Comunque è da questa tavola che ha preso ispirazione la mostra, con 45 dipinti tra i più significativi di Cranach provenienti dalle massime collezioni pubbliche europee e statunitensi e dieci xilografie che dimostrano la virtuosità dell’artista anche nella tecnica grafica. «Una mostra che intende affrontare e approfondire una questione rimasta tuttora aperta, ovvero il rapporto tra l’opera di Cranach e l’arte rinascimentale italiana dell’epoca», dice Bernard Aikema, che insieme a Coliva cura l’esposizione.

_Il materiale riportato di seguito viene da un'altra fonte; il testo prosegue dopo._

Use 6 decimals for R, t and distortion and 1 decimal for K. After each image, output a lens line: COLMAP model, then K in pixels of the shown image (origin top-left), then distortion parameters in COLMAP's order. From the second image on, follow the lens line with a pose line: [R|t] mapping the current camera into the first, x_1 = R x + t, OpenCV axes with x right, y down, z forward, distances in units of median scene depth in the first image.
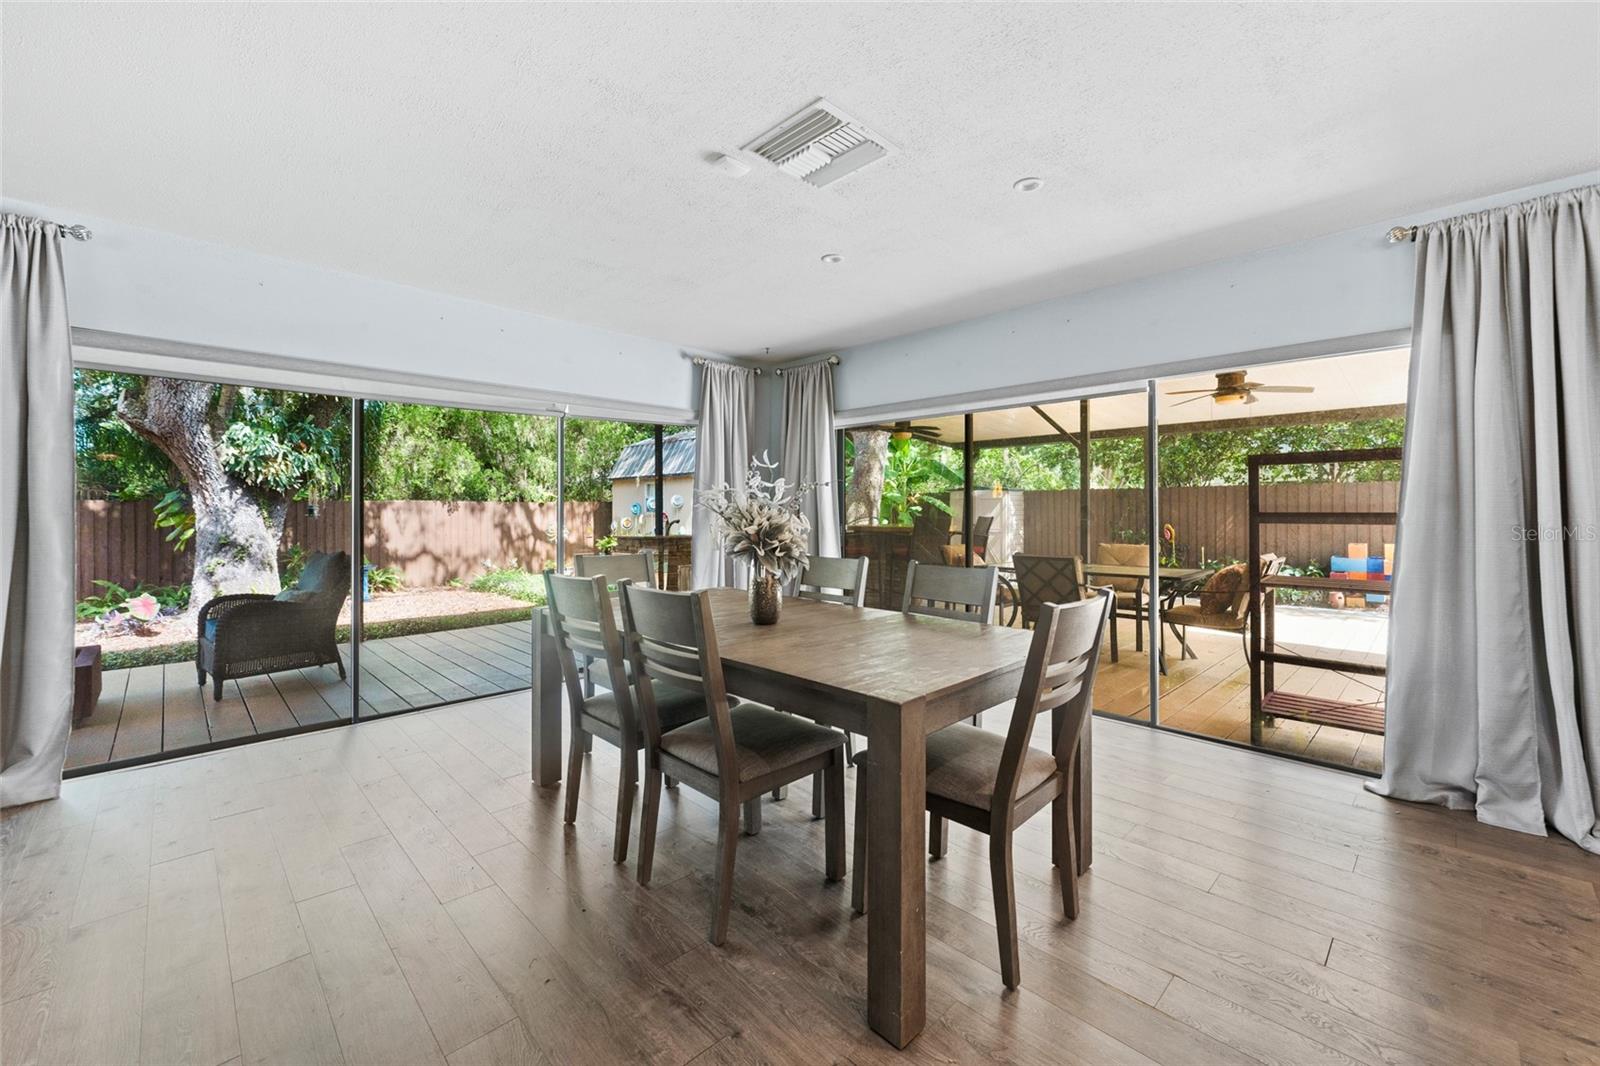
lens RADIAL K [[638.7, 0, 801.8], [0, 638.7, 508.0], [0, 0, 1]] dist [-0.000795, -0.000072]
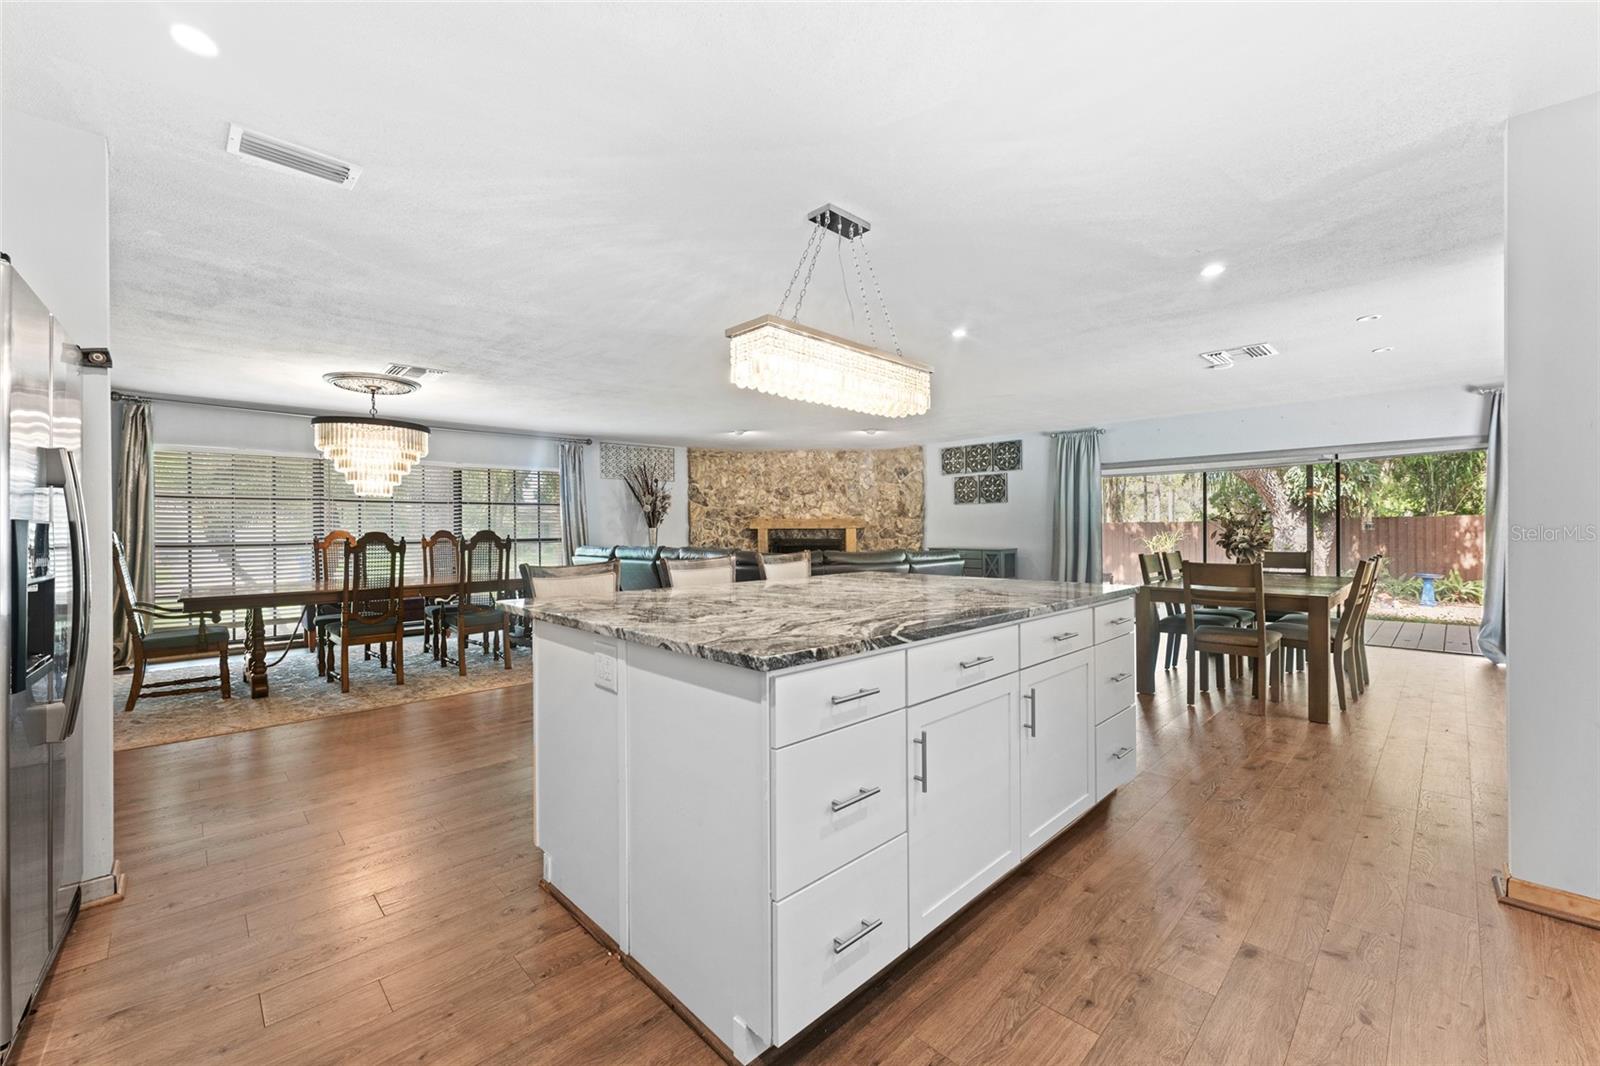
lens RADIAL K [[638.7, 0, 789.2], [0, 638.7, 529.4], [0, 0, 1]] dist [-0.000795, -0.000072]
pose [[-0.021825, 0.000369, -0.999762, 0.942069], [0.010893, 0.999941, 0.000131, -0.002239], [0.999702, -0.010888, -0.021828, -0.182351]]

Per illustrare questo rapporto i quadri del pittore nato nel 1472 a Kronach, cittadina della Franconia al centro della Germania, sono stati collocati a fianco di opere significative presenti nella Galleria Borghese e di altre arrivate da fuori, che includono capolavori di Lorenzo Lotto, Cima di Conegliano e Tiziano (stupefacente il suo ritratto dell’elettore Giovanni Federico di Sassonia messo a confronto con il ritratto dell’imperatore Carlo V di Cranach).
La sfida di Aikema, studioso dell’arte rinascimentale tedesca ed europea, è di dimostrare che esiste un «altro Rinascimento», finora negato, diverso da quello a cui siamo abituati perché legato più alle novità fiamminghe che a quelle italiane. Non a caso è la prima volta che in Italia si organizza una mostra su Cranach. «Il suo - sostiene Aikema - è un Rinascimento non basato sulla riproduzione dell’antico e con una riproduzione della natura tutta sua. E la mancanza di aderenza ai canoni italiani e umanistici ha fatto sì che ci sia stato un blocco della sua opera nei musei italiani». Amico di Lutero, Cranach ha creato delle formule iconografiche che hanno avuto uno straordinario successo nel nascente movimento luterano, espresse per esempio nel ritratto di Lutero e sua moglie, arrivato qui in prestito dagli Uffizi. Ma Cranach non fu solo pittore della riforma. Moltissime furono le committenze cattoliche, documentate nell’ultima sezione della mostra, allestita nella sala di Raffaello. Grande imprenditore, oltre che artista, Cranach aveva infatti creato una vera e propria fabbrica di immagini, in cui elaborava i suoi temi e li faceva riprendere più volte a un folto numero di assistenti.